One of the state attorney generals’ major legal arguments in their lawsuit against the Biden Administration’s student debt relief plan is that it is financially harmful to the states.
This is due to the state-affiliated Federal Family Education Loan Program (FFELP) agencies which will lose revenue as a result of forgiving student debt. In order to have validity in their case, the states must show that the plan creates substantial economic harm.
“I am worried about the acts of the GOP that are aiming to stop the student debt relief plan by the Biden Administration. I believe that they are only concerned with the possible short-term economic consequences and ignoring the future of educational opportunities,” said Claire Neeb (’25).
In the last 20 years, the total cost of a four-year college education has almost tripled. According to a Department of Education analysis, the typical undergraduate student with loans now graduates with nearly $25,000 in debt. Many students from low and middle-income families have no choice but to receive federal aid if they want to get a college degree.
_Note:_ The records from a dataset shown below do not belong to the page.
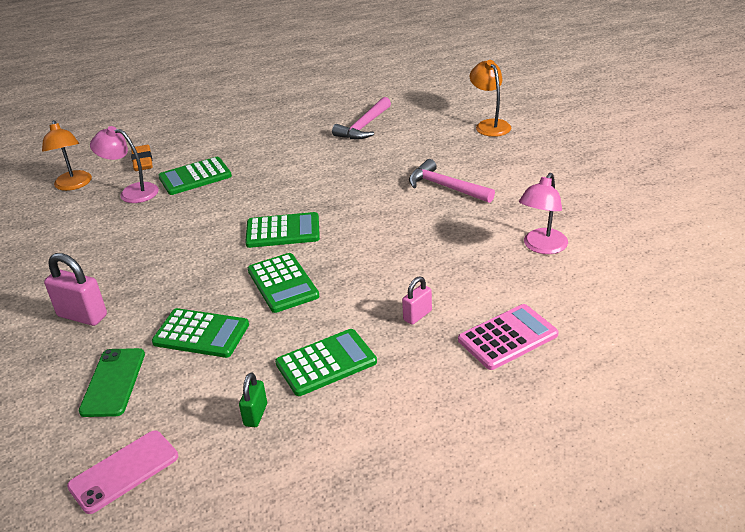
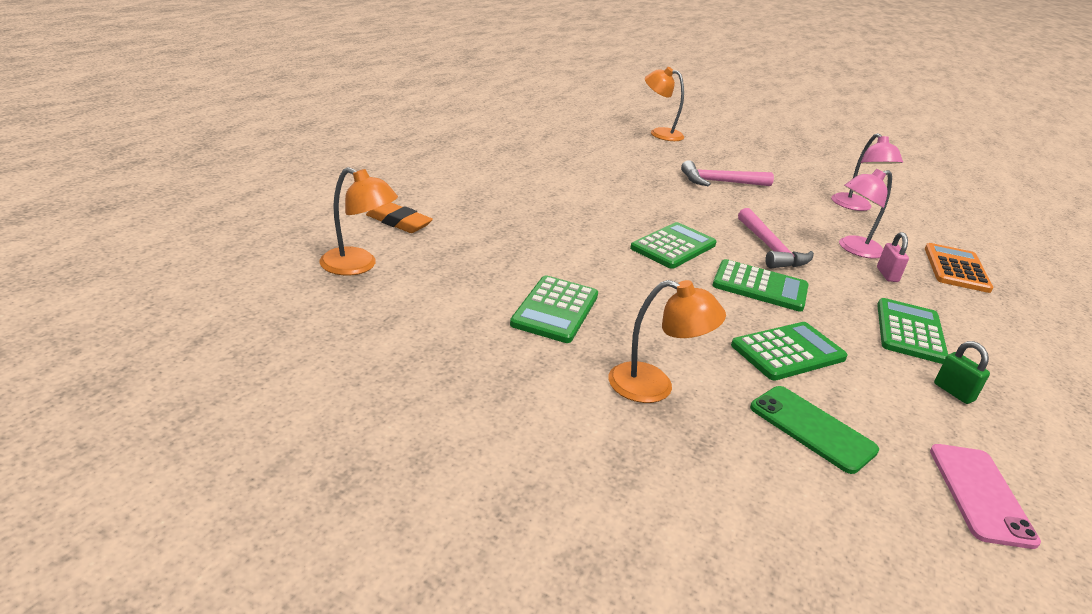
camera: 50 degrees left, 5 degrees down
(82, 316) = (654, 386): pink padlock -> orange lamp
(132, 192) = (451, 254): pink lamp -> pink lamp (853, 249)
(195, 177) = (493, 223): green calculator -> green calculator (555, 310)
(364, 126) = (566, 150): pink hammer -> pink hammer (770, 248)
(508, 337) = (956, 269): pink calculator -> orange calculator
According to the Department of Education, almost one-third of those who received financial aid for their education have debt but have not earned a degree. Many of these students could not complete their degrees because the cost of attending college was too high.
“The student debt relief plan increases college attendees. Because of the cost of college, people have chosen to go into the trades; although those are necessary, we still need the jobs that a college education can grant like doctors, nurses and teachers. Not relieving student debt prevents the employment opportunities we need for the future,” said Neeb.
Student debt falls disproportionately onto the African American community. According to The Institute on Assets and Social Policy, twenty years after first enrolling in college, the average African American who received financial aid and started college in the 1995-96 school year still owed 95% of their original student debt.
“The student loan debt relief will carry a significant price tag. However, it also will relieve all student loan debt for a significant number of lower-income earners, which will create positive economic benefits,” said Dr. Hulme, professor of political science.
To guarantee an easy transition to repayment and prevent unnecessary defaults, the Biden Administration extended the pause on federal student loan repayment one final time through Dec. 31, 2022. Those who have student debt should expect to resume their payments in January of 2023.